Chaque week-end le quotidien Libération demande à une personnalité du monde de la culture (écrivain, un artiste...) de commenter librement l’actualité dans une sorte de journal couvrant la semaine entière. Voici en intégralité le texte que j’ai fait paraître à cette occasion dans le numéro du samedi 6 octobre – vous pourrez retrouver le texte sur le site de ce quotidien ( www.liberation.fr) .

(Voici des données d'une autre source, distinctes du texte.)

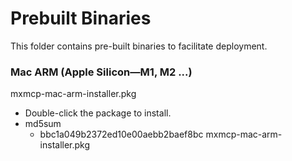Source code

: # Prebuilt Binaries

This folder contains pre-built binaries to facilitate deployment.

### Mac ARM (Apple Silicon—M1, M2 ...) 

mxmcp-mac-arm-installer.pkg

* Double-click the package to install.
* md5sum
  * bbc1a049b2372ed10e00aebb2baef8bc  mxmcp-mac-arm-installer.pkg
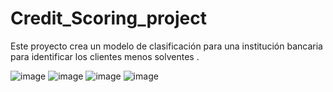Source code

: # Credit_Scoring_project
Este proyecto crea un modelo de clasificación para una institución bancaria para identificar los clientes menos solventes .

![image](https://github.com/LeopoldoGitHub/Credit_Scoring_project/assets/122738840/55ebf48d-2880-4c71-9cc6-420861d5d76f)
![image](https://github.com/LeopoldoGitHub/Credit_Scoring_project/assets/122738840/9fccf4e9-f21a-4cee-a25b-2ea089311be6)
![image](https://github.com/LeopoldoGitHub/Credit_Scoring_project/assets/122738840/36415ebd-6980-4954-833d-b77ec3c803f7)
![image](https://github.com/LeopoldoGitHub/Credit_Scoring_project/assets/122738840/0213c494-e83b-4c08-a35b-77371243edc3)
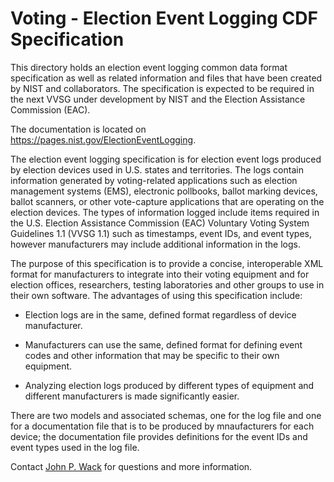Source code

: # Voting - Election Event Logging CDF Specification

This directory holds an election event logging common data format specification as well as related information and files that have been created by NIST and collaborators. The specification is expected to be required in the next VVSG under development by NIST and the Election Assistance Commission (EAC).  

The documentation is located on https://pages.nist.gov/ElectionEventLogging.

The election event logging specification is for election event logs produced by election devices used in U.S. states and territories.  The logs contain information generated by voting-related applications such as election management systems (EMS), electronic pollbooks, ballot marking devices, ballot scanners, or other vote-capture applications that are operating on the election devices.  The types of information logged include items required in the U.S. Election Assistance Commission (EAC) Voluntary Voting System Guidelines 1.1 (VVSG 1.1) such as timestamps, event IDs, and event types, however manufacturers may include additional information in the logs.
The purpose of this specification is to provide a concise, interoperable XML format for manufacturers to integrate into their voting equipment and for election offices, researchers, testing laboratories and other groups to use in their own software.  The advantages of using this specification include:
 - Election logs are in the same, defined format regardless of device manufacturer.
 - Manufacturers can use the same, defined format for defining event codes and other information that may be specific to their own equipment.
 - Analyzing election logs produced by different types of equipment and different manufacturers is made significantly easier.

There are two models and associated schemas, one for the log file and one for a documentation file that is to be produced by mnaufacturers for each device; the documentation file provides definitions for the event IDs and event types used in the log file.

Contact [John P. Wack](mailto:john.wack@nist.gov) for questions and more information.
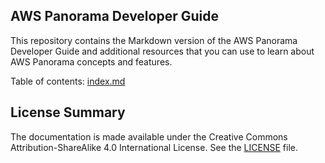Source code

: ## AWS Panorama Developer Guide

This repository contains the Markdown version of the AWS Panorama Developer Guide and additional resources that you can use to learn about AWS Panorama concepts and features.

Table of contents: [index.md](/docs-source/index.md)

## License Summary

The documentation is made available under the Creative Commons Attribution-ShareAlike 4.0 International License. See the [LICENSE](./LICENSE) file.
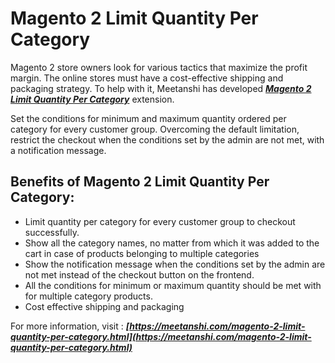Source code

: # Magento 2 Limit Quantity Per Category

Magento 2 store owners look for various tactics that maximize the profit margin. The online stores must have a cost-effective shipping and packaging strategy. To help with it, Meetanshi has developed [***Magento 2 Limit Quantity Per Category***](https://meetanshi.com/magento-2-limit-quantity-per-category.html) extension.

Set the conditions for minimum and maximum quantity ordered per category for every customer group. Overcoming the default limitation, restrict the checkout when the conditions set by the admin are not met, with a notification message.

## Benefits of Magento 2 Limit Quantity Per Category: ##
* Limit quantity per category for every customer group to checkout successfully.
* Show all the category names, no matter from which it was added to the cart in case of products belonging to multiple categories
* Show the notification message when the conditions set by the admin are not met instead of the checkout button on the frontend.
* All the conditions for minimum or maximum quantity should be met with for multiple category products.
* Cost effective shipping and packaging

For more information, visit : ***[https://meetanshi.com/magento-2-limit-quantity-per-category.html](https://meetanshi.com/magento-2-limit-quantity-per-category.html)***
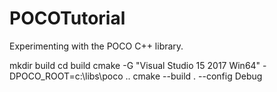 # POCOTutorial
Experimenting with the POCO C++ library.

mkdir build
cd build
cmake -G "Visual Studio 15 2017 Win64" -DPOCO_ROOT=c:\libs\poco ..
cmake --build . --config Debug
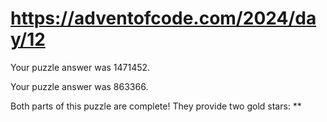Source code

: # https://adventofcode.com/2024/day/12

Your puzzle answer was 1471452.

Your puzzle answer was 863366.

Both parts of this puzzle are complete! They provide two gold stars: **
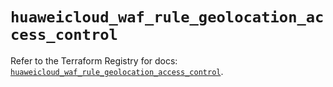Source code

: # `huaweicloud_waf_rule_geolocation_access_control`

Refer to the Terraform Registry for docs: [`huaweicloud_waf_rule_geolocation_access_control`](https://registry.terraform.io/providers/huaweicloud/huaweicloud/1.71.1/docs/resources/waf_rule_geolocation_access_control).
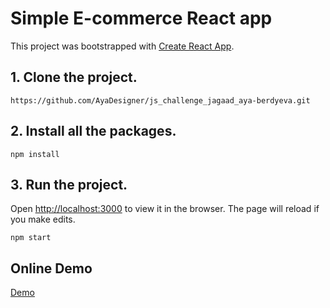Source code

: # Simple E-commerce React app 

This project was bootstrapped with [Create React App](https://github.com/facebook/create-react-app).

## 1. Clone the project.

 `https://github.com/AyaDesigner/js_challenge_jagaad_aya-berdyeva.git`

## 2. Install all the packages.

`npm install`

## 3. Run the project. 

Open [http://localhost:3000](http://localhost:3000) to view it in the browser. The page will reload if you make edits.

`npm start`

## Online Demo

[Demo](https://practical-edison-207d77.netlify.app/)
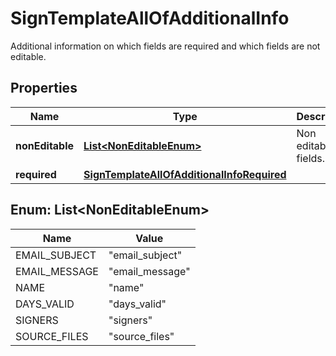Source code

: 

# SignTemplateAllOfAdditionalInfo

Additional information on which fields are required and which fields are not editable.

## Properties

| Name | Type | Description | Notes |
|------------ | ------------- | ------------- | -------------|
|**nonEditable** | [**List&lt;NonEditableEnum&gt;**](#List&lt;NonEditableEnum&gt;) | Non editable fields. |  [optional] |
|**required** | [**SignTemplateAllOfAdditionalInfoRequired**](SignTemplateAllOfAdditionalInfoRequired.md) |  |  [optional] |



## Enum: List&lt;NonEditableEnum&gt;

| Name | Value |
|---- | -----|
| EMAIL_SUBJECT | &quot;email_subject&quot; |
| EMAIL_MESSAGE | &quot;email_message&quot; |
| NAME | &quot;name&quot; |
| DAYS_VALID | &quot;days_valid&quot; |
| SIGNERS | &quot;signers&quot; |
| SOURCE_FILES | &quot;source_files&quot; |



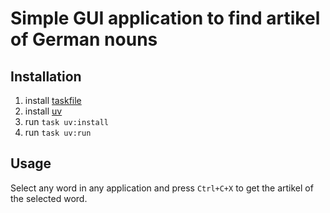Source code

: # Simple GUI application to find artikel of German nouns

## Installation

1. install [taskfile](https://taskfile.dev/installation/)
2. install [uv](https://docs.astral.sh/uv/)
3. run `task uv:install`
4. run `task uv:run`

## Usage

Select any word in any application and press `Ctrl+C+X` to get the artikel of the selected word.
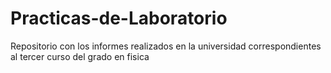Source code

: # Practicas-de-Laboratorio
Repositorio con los informes realizados en la universidad correspondientes al tercer curso del grado en fisica
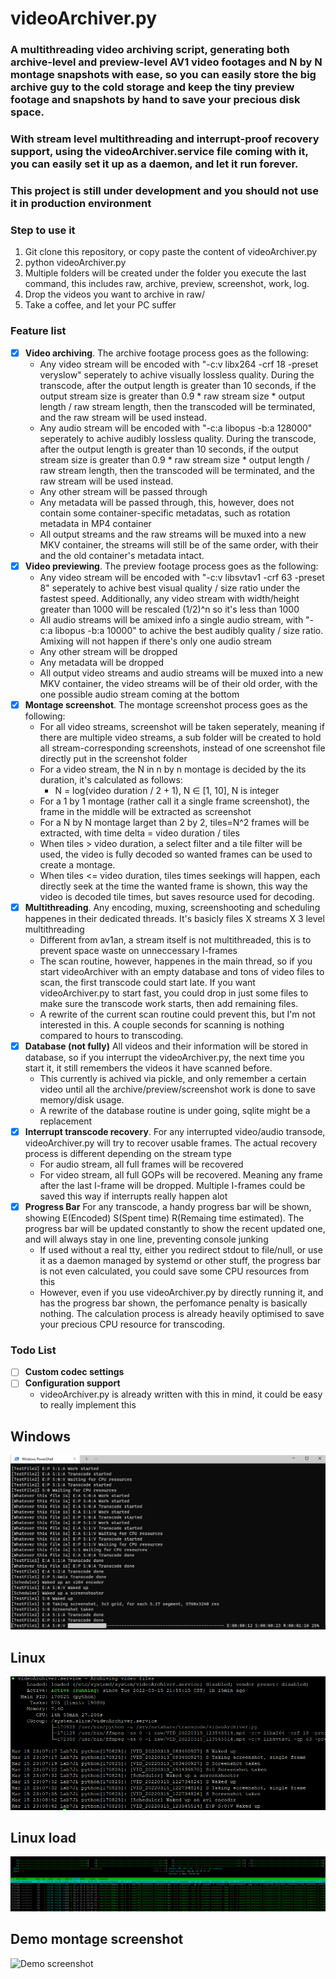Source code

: # videoArchiver.py
### A multithreading video archiving script, generating both archive-level and preview-level AV1 video footages and N by N montage snapshots with ease, so you can easily store the big archive guy to the cold storage and keep the tiny preview footage and snapshots by hand to save your precious disk space. 
### With stream level multithreading and interrupt-proof recovery support, using the videoArchiver.service file coming with it, you can easily set it up as a daemon, and let it run forever.
### **This project is still under development and you should not use it in production environment**
### Step to use it
1. Git clone this repository, or copy paste the content of videoArchiver.py
2. python videoArchiver.py
3. Multiple folders will be created under the folder you execute the last command, this includes raw, archive, preview, screenshot, work, log.
4. Drop the videos you want to archive in raw/
5. Take a coffee, and let your PC suffer

### Feature list
- [X] **Video archiving**. The archive footage process goes as the following:
    - Any video stream will be encoded with "-c:v libx264 -crf 18 -preset veryslow" seperately to achive visually lossless quality. During the transcode, after the output length is greater than 10 seconds, if the output stream size is greater than 0.9 * raw stream size * output length / raw stream length, then the transcoded will be terminated, and the raw stream will be used instead.
    - Any audio stream will be encoded with "-c:a libopus -b:a 128000" seperately to achive audibly lossless quality. During the transcode, after the output length is greater than 10 seconds, if the output stream size is greater than 0.9 * raw stream size * output length / raw stream length, then the transcoded will be terminated, and the raw stream will be used instead.
    - Any other stream will be passed through
    - Any metadata will be passed through, this, however, does not contain some container-specific metadatas, such as rotation metadata in MP4 container
    - All output streams and the raw streams will be muxed into a new MKV container, the streams will still be of the same order, with their and the old container's metadata intact.
- [X] **Video previewing**. The preview footage process goes as the following:
    - Any video stream will be encoded with "-c:v libsvtav1 -crf 63 -preset 8" seperately to achive best visual quality / size ratio under the fastest speed. Additionally, any video stream with width/height greater than 1000 will be rescaled (1/2)^n so it's less than 1000
    - All audio streams will be amixed info a single audio stream, with "-c:a libopus -b:a 10000" to achive the best audibly quality / size ratio. Amixing will not happen if there's only one audio stream
    - Any other stream will be dropped
    - Any metadata will be dropped
    - All output video streams and audio streams will be muxed into a new MKV container, the video streams will be of their old order, with the one possible audio stream coming at the bottom
- [X] **Montage screenshot**. The montage screenshot process goes as the following:
    - For all video streams, screenshot will be taken seperately, meaning if there are multiple video streams, a sub folder will be created to hold all stream-corresponding screenshots, instead of one screenshot file directly put in the screenshot folder
    - For a video stream, the N in n by n montage is decided by the its duration, it's calculated as follows:
        - N = log(video duration / 2 + 1),  N ∈ [1, 10], N is integer
    - For a 1 by 1 montage (rather call it a single frame screenshot), the frame in the middle will be extracted as screenshot
    - For a N by N montage larget than 2 by 2, tiles=N^2 frames will be extracted, with time delta = video duration / tiles
    - When tiles > video duration, a select filter and a tile filter will be used, the video is fully decoded so wanted frames can be used to create a montage.
    - When tiles <= video duration, tiles times seekings will happen, each directly seek at the time the wanted frame is shown, this way the video is decoded tile times, but saves resource used for decoding.
- [X] **Multithreading**. Any encoding, muxing, screenshooting and scheduling happenes in their dedicated threads. It's basicly files X streams X 3 level multithreading
    - Different from av1an, a stream itself is not multithreaded, this is to prevent space waste on unneccessary I-frames
    - The scan routine, however, happenes in the main thread, so if you start videoArchiver with an empty database and tons of video files to scan, the first transcode could start late. If you want videoArchiver.py to start fast, you could drop in just some files to make sure the transcode work starts, then add remaining files.
    - A rewrite of the current scan routine could prevent this, but I'm not interested in this. A couple seconds for scanning is nothing compared to hours to transcoding.
- [X] **Database (not fully)** All videos and their information will be stored in database, so if you interrupt the videoArchiver.py, the next time you start it, it still remembers the videos it have scanned before. 
    - This currently is achived via pickle, and only remember a certain video until all the archive/preview/screenshot work is done to save memory/disk usage.
    - A rewrite of the database routine is under going, sqlite might be a replacement
- [X] **Interrupt transcode recovery**. For any interrupted video/audio transode, videoArchiver.py will try to recover usable frames. The actual recovery process is different depending on the stream type
    - For audio stream, all full frames will be recovered
    - For video stream, all full GOPs will be recovered. Meaning any frame after the last I-frame will be dropped. Multiple I-frames could be saved this way if interrupts really happen alot
- [X] **Progress Bar** For any transcode, a handy progress bar will be shown, showing E(Encoded) S(Spent time) R(Remaing time estimated). The progress bar will be updated constantly to show the recent updated one, and will always stay in one line, preventing console junking
    - If used without a real tty, either you redirect stdout to file/null, or use it as a daemon managed by systemd or other stuff, the progress bar is not even calculated, you could save some CPU resources from this
    - However, even if you use videoArchiver.py by directly running it, and has the progress bar shown, the perfomance penalty is basically nothing. The calculation process is already heavily optimised to save your precious CPU resource for transcoding.
### Todo List
- [ ] **Custom codec settings**
- [ ] **Configuration support** 
    - videoArchiver.py is already written with this in mind, it could be easy to really implement this


## Windows
![Demo screenshot](demo/Windows.png "Multithreading with progress bar")

## Linux
![Demo screenshot](demo/Linux_Systemd.png "Multithreading managed by systemd")

## Linux load
![Demo screenshot](demo/Linux_Htop.png "Multithreading load in htop")

## Demo montage screenshot
![Demo screenshot](demo/infernax_full.jpg "Infernax Gameplay 7x7 Montage")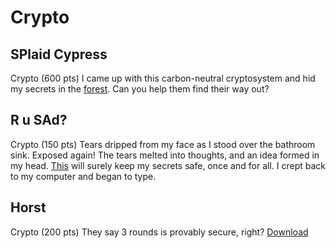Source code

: # Crypto

## SPlaid Cypress

Crypto (600 pts)
I came up with this carbon-neutral cryptosystem and hid my secrets in the [forest](https://play.plaidctf.com/files/splaid-cypress_c3a8151251a3bcd2eac5f176112e9db9.zip
). Can you help them find their way out? 

## R u SAd?

Crypto (150 pts)
Tears dripped from my face as I stood over the bathroom sink. Exposed again! The tears melted into thoughts, and an idea formed in my head. [This](https://play.plaidctf.com/files/rusad_ece608061c4dd2d74b6011a5c7a7f83d.zip) will surely keep my secrets safe, once and for all. I crept back to my computer and began to type.

## Horst

Crypto (200 pts)
They say 3 rounds is provably secure, right? [Download](https://play.plaidctf.com/files/horst_1413814aa07a564df58dd90f700b2afd.tgz)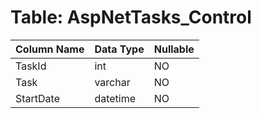 # Table: AspNetTasks_Control

| Column Name | Data Type | Nullable |
|-------------|-----------|----------|
| TaskId | int | NO |
| Task | varchar | NO |
| StartDate | datetime | NO |
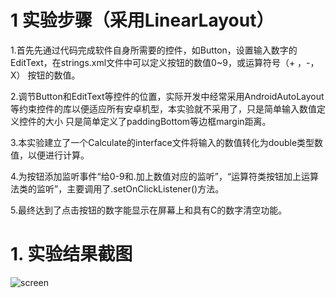 




# 1 实验步骤（采用LinearLayout）
1.首先先通过代码完成软件自身所需要的控件，如Button，设置输入数字的EditText，在strings.xml文件中可以定义按钮的数值0~9，或运算符号（+ ，-， X）
按钮的数值。



2.调节Button和EditText等控件的位置，实际开发中经常采用AndroidAutoLayout等约束控件的库以便适应所有安卓机型，本实验就不采用了，只是简单输入数值定义控件的大小
只是简单定义了paddingBottom等边框margin距离。



3.本实验建立了一个Calculate的interface文件将输入的数值转化为double类型数值，以便进行计算。



4.为按钮添加监听事件“给0-9和.加上数值对应的监听”，“运算符类按钮加上运算法类的监听”，主要调用了.setOnClickListener()方法。


5.最终达到了点击按钮的数字能显示在屏幕上和具有C的数字清空功能。


# 1. 实验结果截图
![screen](https://github.com/779221136/android-labs-2018/blob/master/soft1614080902416/app/%E5%AE%9E%E9%AA%8C4%E6%88%AA%E5%9B%BE.png)


 
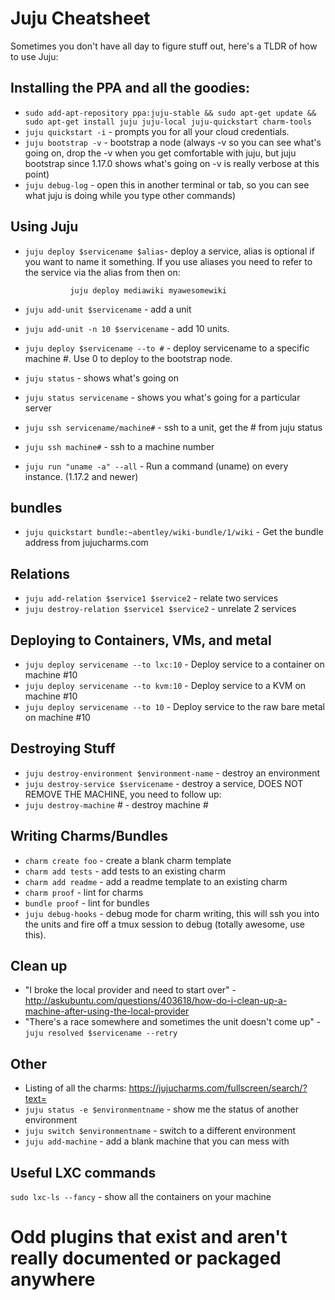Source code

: # Juju Cheatsheet

Sometimes you don't have all day to figure stuff out, here's a TLDR of how to use Juju:

## Installing the PPA and all the goodies:

- `sudo add-apt-repository ppa:juju-stable && sudo apt-get update && sudo apt-get install juju juju-local juju-quickstart charm-tools`
- `juju quickstart -i` - prompts you for all your cloud credentials. 
- `juju bootstrap -v` - bootstrap a node (always -v so you can see what's going on, drop the -v when you get comfortable with juju, but juju bootstrap since 1.17.0 shows what's going on -v is really verbose at this point)
- `juju debug-log` - open this in another terminal or tab, so you can see what juju is doing while you type other commands)

## Using Juju

- `juju deploy $servicename $alias`- deploy a service, alias is optional if you want to name it something. If you use aliases you need to refer to the service via the alias from then on:

                juju deploy mediawiki myawesomewiki

- `juju add-unit $servicename` - add a unit
- `juju add-unit -n 10 $servicename` - add 10 units.
- `juju deploy $servicename --to #` - deploy servicename to a specific machine #. Use 0 to deploy to the bootstrap node.
- `juju status` - shows what's going on
- `juju status servicename` - shows you what's going for a particular server
- `juju ssh servicename/machine#` - ssh to a unit, get the # from juju status
- `juju ssh machine#` - ssh to a machine number
- `juju run "uname -a" --all` - Run a command (uname) on every instance. (1.17.2 and newer)

## bundles

- `juju quickstart bundle:~abentley/wiki-bundle/1/wiki` - Get the bundle address from jujucharms.com

## Relations

- `juju add-relation $service1 $service2` - relate two services
- `juju destroy-relation $service1 $service2` - unrelate 2 services

## Deploying to Containers, VMs, and metal

- `juju deploy servicename --to lxc:10` - Deploy service to a container on machine #10
- `juju deploy servicename --to kvm:10` - Deploy service to a KVM on machine #10
- `juju deploy servicename --to 10` - Deploy service to the raw bare metal on machine #10


## Destroying Stuff

- `juju destroy-environment $environment-name` - destroy an environment
- `juju destroy-service $servicename` - destroy a service, DOES NOT REMOVE THE MACHINE, you need to follow up:
- `juju destroy-machine` # - destroy machine # 

## Writing Charms/Bundles

- `charm create foo` - create a blank charm template
- `charm add tests` - add tests to an existing charm
- `charm add readme` - add a readme template to an existing charm
- `charm proof` - lint for charms
- `bundle proof` - lint for bundles
- `juju debug-hooks` - debug mode for charm writing, this will ssh you into the units and fire off a tmux session to debug (totally awesome, use this). 

## Clean up

- "I broke the local provider and need to start over" - http://askubuntu.com/questions/403618/how-do-i-clean-up-a-machine-after-using-the-local-provider
- "There's a race somewhere and sometimes the unit doesn't come up" - `juju resolved $servicename --retry` 

## Other

- Listing of all the charms: https://jujucharms.com/fullscreen/search/?text=
- `juju status -e $environmentname` - show me the status of another environment
- `juju switch $environmentname` - switch to a different environment
- `juju add-machine` - add a blank machine that you can mess with

## Useful LXC commands

`sudo lxc-ls --fancy` - show all the containers on your machine

# Odd plugins that exist and aren't really documented or packaged anywhere



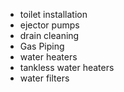 - toilet installation
- ejector pumps
- drain cleaning
- Gas Piping
- water heaters
- tankless water heaters
- water filters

« L’exercice » est d’autant plus excitant qu’il vous "oblige" à prendre des notes durant les six jours que vous devrez couvrir. Tout peut alors paraître à la fois utile et superfétatoire ! Et lorsque la responsable de cette rubrique dans Libération vous appelle pour vous confier la redaction du "journal", en disant oui, vous vous embarquez dans une aventure qui peut aller de Gilles Lapouge à Brice Hortefeux et son fameux test ADN en passant par les Sud-Africains prisonniers des mines ou encore la danse du scalp autour du prix Goncourt 2007...


Samedi 29 septembre

Lapouge, le Rétro

Je dois me rendre à Strasbourg pour une rencontre à la librairie Kléber, j’aperçois l’écrivain Gilles Lapouge à la gare de l’Est. Il marche d’un pas lent, le regard perdu. En réalité, je n’ai jamais discuté avec cet auteur. Sans doute que le respect que je voue à son œuvre m’impose une distance. Est-ce d’ailleurs une coïncidence si j’ai apporté son dernier titre, L’Encre du voyageur (Albin Michel) ? Il entre dans une des voitures du TGV un peu plus loin. Je ne suis pas certain que je poursuivrai la lecture de son livre dans le train. L’impression que l’auteur se trouve à quelques mètres de moi me paralyse. J’insiste tout de même, j’ouvre le livre. L’auteur est là. Je le devine à chaque mot, à chaque page. Ce n’est plus son livre que je parcours, c’est lui que je regarde déambuler de page en page. En fait, on ne devrait lire les écrivains que ­lorsqu’ils sont loin de nous, surtout lorsqu’ils sont voyageurs, comme Lapouge. Autrement le mystère ­s’évanouirait.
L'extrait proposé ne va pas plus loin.